Wednesday, March 4, 2009

Analysis of the seeds of housing crisis

Grim statistics reveal that as many as 10,000 foreclosures are occuring each day in the United States—and the total is climbing. All this while a financial meltdown roars around the world. Unemployment is high, inflation is increasing, and real estate values are plunging, as is the stock market. Yes, we live in interesting times.
Most of the problems began years ago when banks and savings and loan associations started selling their mortgage loans—rather than holding them—to replenish funds to make more loans. This became the norm in the banking industry, such that today almost no bank continues to hold and collect payments on the loans it makes. This allowed the lender to process many more loans. Unfortunately, it also compromised the underwriting of loans since the loans often were merely hot potatoes quickly sold to others for ownership and servicing.
And then it got worse.
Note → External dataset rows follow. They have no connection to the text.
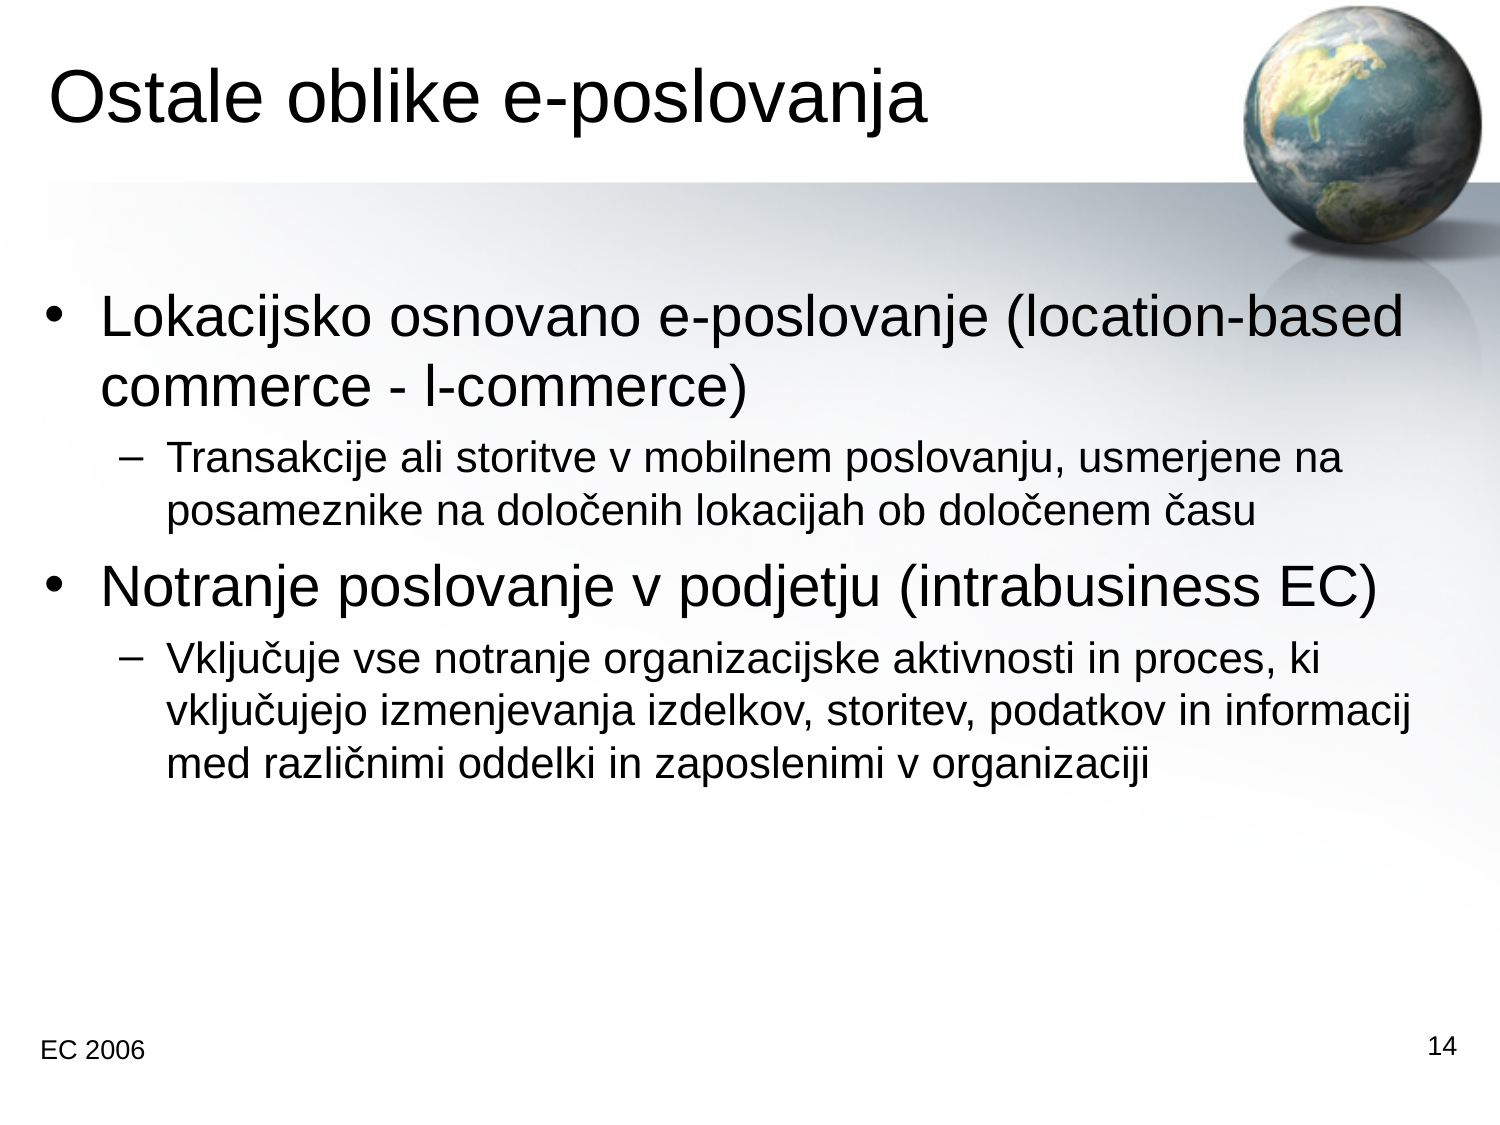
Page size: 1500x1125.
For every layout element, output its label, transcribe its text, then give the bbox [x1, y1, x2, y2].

list Lokacijsko osnovano e-poslovanje (location-based commerce - l-commerce) Transakcije ali storitve v mobilnem poslovanju, usmerjene na posameznike na določenih lokacijah ob določenem času Notranje poslovanje v podjetju (intrabusiness EC) Vključuje vse notranje organizacijske aktivnosti in proces, ki vključujejo izmenjevanja izdelkov, storitev, podatkov in informacij med različnimi oddelki in zaposlenimi v organizaciji [29, 271, 1471, 995]
title Ostale oblike e-poslovanja [33, 22, 1239, 162]
text_box <number> [1159, 1020, 1473, 1096]
text_box EC 2006 [25, 1025, 338, 1101]
picture [0, 0, 1500, 1125]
In the 1980s lenders began to pool mortgages and securitize them for sale on Wall Street. The quality of individual loans seemingly was irrelevant since most conventional mortgage security pools were backed by Fannie Mae and Freddie Mac. Because the loans were being sold as a security, small increments of the total loan pool or package could be sold on the national and international stock markets.
As these investments became more and more popular, the secondary mortgage market went on steroids. It began selling mortgage derivatives and futures, and sold pieces of the mortgage pools such as years 1 through 5 or years 21 to 30, much like butchers use all of the pig, including the ears and the oink. The lawyering and marketing were most creative, but the control and valuation were impossible. When the mortgage market began to sputter due to the predatory and unsecured loans, foreclosures increased, causing home values to decline. Like an epidemic, confidence in all mortgages came into question and the entire house of cards began to come down, augmenting the number of foreclosures.